_EXCERPTED PASSAGE:_
Skip to comments.WWII officer who said 'nuts' to Germans dies (Patton Alert)
Posted on 01/13/2009 4:57:12 PM PST by GSP.FAN
NEW YORK - Retired Lt. Gen. Harry W.O. Kinnard, a paratroop officer who suggested the famously defiant answer "Nuts!" to a German demand for surrender during the 1944 Battle of the Bulge, has died. He was 93.
(Excerpt) Read more at msnbc.msn.com ...
Now THAT is a real American.
‘A man so eloquent must be rescued.’
Lt. Gen. Harry W.O. Kinnard, RIP
That’s the kind of guy that you want to lead you into battle.
I’ve never worn a uniform but that’s my kind of General.
Thank you, Sir, and may God Bless You.
Actually,General Anthony McAuliffe said it. Kinnard repeated it.
Actually,General Anthony McAuliffe said it. Kinnard repeated it.
God bless his family. One of the Greatest Generation, and another example of why they earned the name.
A true hero. Rest in peace my friend. You earned it.
Not only great fighting men, but willing to help bridge cultural gaps as well!
General, your generation will be sorely missed in the dark days ahead.
Brig. Gen. Anthony McAuliffe, the 101st’s artillery chief and acting division commander in the absence of Maj. Gen. Maxwell D. Taylor, laughed and remarked, “Us surrender? Aw, nuts,” and then wondered aloud how he should reply.
As recalled later by himself and other witnesses, Kinnard suggested that McAuliffe tell the Germans “what you just said ... nuts.”
In the summer of 1964, I got my dream job: lifeguard at the Ft. Benning Officer’s Club. But, my father’s transfer to Ft. Bragg put it all at risk. The Kinnard’s came to the rescue and I spent that summer as a house guest. MG Kinnard was then the CG of the 11th Air Assault Division and war was looming. If you have seen Mel Gibson’s movie “We Were Soldiers”, then you know the story.

_GIVEN DATA:_
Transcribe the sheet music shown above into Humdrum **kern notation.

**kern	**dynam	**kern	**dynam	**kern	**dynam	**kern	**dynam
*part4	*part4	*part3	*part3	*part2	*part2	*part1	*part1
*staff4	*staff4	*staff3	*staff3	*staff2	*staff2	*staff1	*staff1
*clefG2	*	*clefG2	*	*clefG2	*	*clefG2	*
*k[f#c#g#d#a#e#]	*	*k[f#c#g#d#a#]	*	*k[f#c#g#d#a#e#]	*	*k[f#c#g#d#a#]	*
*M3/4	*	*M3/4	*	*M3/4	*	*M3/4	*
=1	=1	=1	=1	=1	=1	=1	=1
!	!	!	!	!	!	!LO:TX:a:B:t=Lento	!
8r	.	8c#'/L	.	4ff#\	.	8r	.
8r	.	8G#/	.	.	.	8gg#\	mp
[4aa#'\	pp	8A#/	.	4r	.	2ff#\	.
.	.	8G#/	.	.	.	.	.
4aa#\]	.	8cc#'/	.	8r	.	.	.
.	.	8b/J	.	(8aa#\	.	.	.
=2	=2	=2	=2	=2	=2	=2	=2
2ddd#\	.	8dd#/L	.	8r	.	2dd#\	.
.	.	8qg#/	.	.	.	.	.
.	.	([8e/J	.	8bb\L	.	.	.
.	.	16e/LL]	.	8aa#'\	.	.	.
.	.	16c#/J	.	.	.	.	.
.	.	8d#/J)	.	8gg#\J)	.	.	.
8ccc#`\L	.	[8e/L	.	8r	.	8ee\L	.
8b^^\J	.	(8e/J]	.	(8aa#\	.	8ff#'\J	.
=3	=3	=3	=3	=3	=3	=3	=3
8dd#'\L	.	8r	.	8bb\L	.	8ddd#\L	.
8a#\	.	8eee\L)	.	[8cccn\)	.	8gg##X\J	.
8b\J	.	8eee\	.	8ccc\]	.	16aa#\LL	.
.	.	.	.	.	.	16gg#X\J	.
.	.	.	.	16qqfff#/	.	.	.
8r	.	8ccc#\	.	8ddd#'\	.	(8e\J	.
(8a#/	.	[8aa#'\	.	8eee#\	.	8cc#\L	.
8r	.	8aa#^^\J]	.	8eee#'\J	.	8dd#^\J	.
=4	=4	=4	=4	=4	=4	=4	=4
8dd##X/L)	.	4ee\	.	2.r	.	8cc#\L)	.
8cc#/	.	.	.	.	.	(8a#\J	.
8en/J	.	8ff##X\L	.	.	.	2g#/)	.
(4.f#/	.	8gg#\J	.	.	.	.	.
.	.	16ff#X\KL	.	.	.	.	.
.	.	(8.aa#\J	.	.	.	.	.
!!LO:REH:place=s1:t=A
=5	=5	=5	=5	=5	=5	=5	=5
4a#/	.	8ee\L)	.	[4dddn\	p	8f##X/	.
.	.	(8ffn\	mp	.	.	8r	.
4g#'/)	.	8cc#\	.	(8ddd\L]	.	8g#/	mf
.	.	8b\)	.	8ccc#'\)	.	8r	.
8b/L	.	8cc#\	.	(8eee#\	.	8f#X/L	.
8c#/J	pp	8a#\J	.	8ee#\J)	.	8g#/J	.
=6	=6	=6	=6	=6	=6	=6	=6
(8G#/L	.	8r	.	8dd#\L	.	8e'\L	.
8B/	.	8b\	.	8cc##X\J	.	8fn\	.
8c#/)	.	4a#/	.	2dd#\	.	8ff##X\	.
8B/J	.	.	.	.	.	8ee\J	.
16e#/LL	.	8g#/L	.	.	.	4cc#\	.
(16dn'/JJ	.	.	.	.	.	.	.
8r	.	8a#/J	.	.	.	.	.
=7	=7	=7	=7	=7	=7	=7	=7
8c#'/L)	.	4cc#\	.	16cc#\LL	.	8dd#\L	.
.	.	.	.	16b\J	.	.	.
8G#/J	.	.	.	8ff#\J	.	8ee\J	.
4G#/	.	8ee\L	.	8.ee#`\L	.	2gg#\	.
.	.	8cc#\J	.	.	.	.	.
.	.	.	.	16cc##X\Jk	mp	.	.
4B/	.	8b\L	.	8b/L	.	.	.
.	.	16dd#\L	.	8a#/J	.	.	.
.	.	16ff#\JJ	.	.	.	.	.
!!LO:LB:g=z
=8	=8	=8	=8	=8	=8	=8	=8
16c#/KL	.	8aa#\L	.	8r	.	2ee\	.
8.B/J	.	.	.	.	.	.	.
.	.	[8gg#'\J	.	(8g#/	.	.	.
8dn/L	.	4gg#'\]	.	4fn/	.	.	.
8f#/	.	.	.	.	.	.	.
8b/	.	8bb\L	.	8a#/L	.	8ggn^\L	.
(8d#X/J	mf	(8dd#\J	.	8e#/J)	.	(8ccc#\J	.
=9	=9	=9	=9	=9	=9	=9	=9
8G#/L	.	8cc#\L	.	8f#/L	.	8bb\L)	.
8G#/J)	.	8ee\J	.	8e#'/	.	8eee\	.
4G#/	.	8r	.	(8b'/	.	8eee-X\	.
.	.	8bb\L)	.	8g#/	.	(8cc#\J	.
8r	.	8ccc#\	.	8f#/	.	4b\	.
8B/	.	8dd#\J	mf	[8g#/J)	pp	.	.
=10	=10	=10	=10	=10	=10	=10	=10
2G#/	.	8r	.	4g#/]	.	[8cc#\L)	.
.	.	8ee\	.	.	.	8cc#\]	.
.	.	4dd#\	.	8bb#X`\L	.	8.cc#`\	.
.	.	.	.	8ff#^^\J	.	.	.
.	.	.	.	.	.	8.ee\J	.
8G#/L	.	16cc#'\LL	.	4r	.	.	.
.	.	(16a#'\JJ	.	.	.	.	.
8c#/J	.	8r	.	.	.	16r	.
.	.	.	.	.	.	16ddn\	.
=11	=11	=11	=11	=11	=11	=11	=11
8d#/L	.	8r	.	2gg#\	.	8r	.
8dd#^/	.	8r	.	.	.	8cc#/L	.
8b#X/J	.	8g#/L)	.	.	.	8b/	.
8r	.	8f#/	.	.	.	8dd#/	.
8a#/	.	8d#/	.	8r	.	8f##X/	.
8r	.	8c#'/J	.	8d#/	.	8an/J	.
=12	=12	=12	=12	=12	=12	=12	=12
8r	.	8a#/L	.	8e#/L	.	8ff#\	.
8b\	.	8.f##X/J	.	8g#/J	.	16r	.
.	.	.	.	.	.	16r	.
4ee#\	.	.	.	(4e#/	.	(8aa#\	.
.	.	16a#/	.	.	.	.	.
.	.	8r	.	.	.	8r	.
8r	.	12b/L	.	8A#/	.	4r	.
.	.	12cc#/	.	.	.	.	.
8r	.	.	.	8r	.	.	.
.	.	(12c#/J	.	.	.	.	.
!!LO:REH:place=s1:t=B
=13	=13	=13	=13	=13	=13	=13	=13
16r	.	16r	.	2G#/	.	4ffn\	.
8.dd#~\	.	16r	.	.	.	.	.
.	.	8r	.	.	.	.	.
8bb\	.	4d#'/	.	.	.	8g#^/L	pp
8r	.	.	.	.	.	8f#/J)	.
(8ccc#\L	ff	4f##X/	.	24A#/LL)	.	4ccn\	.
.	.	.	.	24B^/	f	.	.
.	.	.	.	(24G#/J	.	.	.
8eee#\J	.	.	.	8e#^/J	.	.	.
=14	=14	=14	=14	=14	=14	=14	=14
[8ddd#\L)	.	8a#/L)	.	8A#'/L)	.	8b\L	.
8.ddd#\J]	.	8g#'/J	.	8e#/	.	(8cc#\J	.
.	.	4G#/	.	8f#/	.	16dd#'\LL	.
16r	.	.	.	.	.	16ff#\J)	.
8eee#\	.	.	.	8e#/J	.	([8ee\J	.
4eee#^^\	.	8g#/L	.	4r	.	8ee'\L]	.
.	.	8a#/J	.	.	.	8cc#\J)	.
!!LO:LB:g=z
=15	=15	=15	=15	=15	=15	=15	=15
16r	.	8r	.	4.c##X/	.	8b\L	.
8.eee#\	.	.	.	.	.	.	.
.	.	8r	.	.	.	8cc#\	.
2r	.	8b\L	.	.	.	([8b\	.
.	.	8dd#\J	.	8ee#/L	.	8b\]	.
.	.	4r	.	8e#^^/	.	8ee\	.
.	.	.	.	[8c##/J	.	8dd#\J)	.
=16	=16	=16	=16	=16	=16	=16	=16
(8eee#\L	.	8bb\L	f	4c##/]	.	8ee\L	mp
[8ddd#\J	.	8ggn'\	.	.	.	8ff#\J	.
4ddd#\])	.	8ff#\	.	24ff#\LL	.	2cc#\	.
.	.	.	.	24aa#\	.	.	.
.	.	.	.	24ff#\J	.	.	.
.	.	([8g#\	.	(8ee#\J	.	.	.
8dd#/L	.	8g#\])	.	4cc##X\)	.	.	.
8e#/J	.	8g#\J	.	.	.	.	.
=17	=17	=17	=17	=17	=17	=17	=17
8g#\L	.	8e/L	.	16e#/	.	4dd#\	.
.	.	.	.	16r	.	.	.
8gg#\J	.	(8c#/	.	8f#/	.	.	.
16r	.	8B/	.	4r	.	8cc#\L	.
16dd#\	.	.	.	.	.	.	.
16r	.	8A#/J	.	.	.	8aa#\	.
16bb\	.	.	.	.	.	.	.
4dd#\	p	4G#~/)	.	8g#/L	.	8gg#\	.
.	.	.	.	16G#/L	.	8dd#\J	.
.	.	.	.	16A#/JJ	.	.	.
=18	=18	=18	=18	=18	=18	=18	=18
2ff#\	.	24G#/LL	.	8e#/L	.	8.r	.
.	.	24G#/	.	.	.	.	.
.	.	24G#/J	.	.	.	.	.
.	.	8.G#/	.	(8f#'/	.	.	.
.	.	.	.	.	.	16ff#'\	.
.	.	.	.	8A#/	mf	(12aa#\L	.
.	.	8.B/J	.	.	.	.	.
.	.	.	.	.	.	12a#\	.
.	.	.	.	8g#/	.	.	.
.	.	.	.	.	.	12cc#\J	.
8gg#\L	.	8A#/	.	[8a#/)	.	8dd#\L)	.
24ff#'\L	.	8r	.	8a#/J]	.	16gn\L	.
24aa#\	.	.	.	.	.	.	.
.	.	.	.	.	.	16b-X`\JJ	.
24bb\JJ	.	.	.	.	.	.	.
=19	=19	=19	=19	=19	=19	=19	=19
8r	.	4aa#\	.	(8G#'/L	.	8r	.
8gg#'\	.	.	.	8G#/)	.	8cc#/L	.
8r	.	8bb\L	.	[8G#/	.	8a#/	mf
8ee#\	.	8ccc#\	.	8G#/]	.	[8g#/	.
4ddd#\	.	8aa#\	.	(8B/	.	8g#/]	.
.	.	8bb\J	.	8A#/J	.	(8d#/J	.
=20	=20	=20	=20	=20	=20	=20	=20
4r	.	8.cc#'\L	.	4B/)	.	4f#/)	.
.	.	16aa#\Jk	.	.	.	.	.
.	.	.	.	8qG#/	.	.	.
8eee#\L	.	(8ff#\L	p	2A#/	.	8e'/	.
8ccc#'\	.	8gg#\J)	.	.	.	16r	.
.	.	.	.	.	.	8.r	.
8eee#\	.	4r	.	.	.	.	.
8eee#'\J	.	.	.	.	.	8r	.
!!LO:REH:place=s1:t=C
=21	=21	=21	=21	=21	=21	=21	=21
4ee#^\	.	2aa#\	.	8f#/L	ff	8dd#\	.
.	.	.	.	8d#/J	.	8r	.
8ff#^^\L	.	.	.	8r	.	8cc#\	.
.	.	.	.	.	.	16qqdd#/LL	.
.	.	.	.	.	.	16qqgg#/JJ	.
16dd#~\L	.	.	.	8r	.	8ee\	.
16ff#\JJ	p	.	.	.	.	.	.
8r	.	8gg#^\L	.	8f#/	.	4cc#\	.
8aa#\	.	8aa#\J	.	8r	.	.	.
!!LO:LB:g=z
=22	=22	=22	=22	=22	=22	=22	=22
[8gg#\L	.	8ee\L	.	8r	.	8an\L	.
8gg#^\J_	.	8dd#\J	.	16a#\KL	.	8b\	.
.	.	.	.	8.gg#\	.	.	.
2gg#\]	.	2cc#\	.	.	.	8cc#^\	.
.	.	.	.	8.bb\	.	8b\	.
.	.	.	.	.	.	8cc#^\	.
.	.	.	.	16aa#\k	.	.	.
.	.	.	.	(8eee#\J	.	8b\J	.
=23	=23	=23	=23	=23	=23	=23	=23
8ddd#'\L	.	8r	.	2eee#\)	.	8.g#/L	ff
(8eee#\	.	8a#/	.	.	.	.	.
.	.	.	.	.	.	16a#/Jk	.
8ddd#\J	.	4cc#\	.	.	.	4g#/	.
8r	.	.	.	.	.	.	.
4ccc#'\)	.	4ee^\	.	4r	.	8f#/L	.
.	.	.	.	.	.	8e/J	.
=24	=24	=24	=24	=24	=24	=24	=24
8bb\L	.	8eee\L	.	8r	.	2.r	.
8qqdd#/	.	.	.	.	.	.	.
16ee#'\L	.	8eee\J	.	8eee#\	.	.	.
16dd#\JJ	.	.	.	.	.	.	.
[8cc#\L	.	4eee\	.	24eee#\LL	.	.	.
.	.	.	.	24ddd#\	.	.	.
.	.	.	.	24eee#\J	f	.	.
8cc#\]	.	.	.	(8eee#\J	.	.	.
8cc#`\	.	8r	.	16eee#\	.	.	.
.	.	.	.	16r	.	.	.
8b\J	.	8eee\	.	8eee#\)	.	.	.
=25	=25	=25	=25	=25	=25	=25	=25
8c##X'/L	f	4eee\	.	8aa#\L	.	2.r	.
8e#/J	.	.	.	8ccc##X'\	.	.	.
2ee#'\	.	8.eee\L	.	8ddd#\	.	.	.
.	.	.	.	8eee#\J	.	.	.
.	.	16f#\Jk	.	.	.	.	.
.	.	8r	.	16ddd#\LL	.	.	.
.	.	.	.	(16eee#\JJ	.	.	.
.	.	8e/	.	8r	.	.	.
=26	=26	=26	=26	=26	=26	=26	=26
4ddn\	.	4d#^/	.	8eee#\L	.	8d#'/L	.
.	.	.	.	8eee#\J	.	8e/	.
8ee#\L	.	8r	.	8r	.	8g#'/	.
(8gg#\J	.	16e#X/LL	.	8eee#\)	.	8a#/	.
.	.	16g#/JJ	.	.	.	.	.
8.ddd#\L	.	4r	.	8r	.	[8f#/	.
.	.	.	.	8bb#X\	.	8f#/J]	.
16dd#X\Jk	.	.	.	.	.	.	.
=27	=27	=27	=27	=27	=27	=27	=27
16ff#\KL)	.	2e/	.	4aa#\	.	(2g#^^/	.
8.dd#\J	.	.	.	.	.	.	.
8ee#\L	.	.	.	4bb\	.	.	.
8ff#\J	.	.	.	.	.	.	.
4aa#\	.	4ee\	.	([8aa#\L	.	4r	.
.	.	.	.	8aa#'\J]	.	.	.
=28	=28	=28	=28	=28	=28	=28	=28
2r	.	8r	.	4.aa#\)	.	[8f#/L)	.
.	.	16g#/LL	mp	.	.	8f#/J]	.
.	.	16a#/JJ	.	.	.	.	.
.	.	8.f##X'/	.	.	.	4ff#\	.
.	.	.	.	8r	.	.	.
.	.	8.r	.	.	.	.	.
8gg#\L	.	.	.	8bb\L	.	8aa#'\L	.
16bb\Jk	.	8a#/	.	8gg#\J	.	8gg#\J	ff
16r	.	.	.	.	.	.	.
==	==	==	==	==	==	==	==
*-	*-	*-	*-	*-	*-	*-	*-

_WHAT IS NEEDED:_
In the thread about Harry W.O. Kinnard's death, what age was he when he died?

_EXERCISE RESULT:_
He was 93.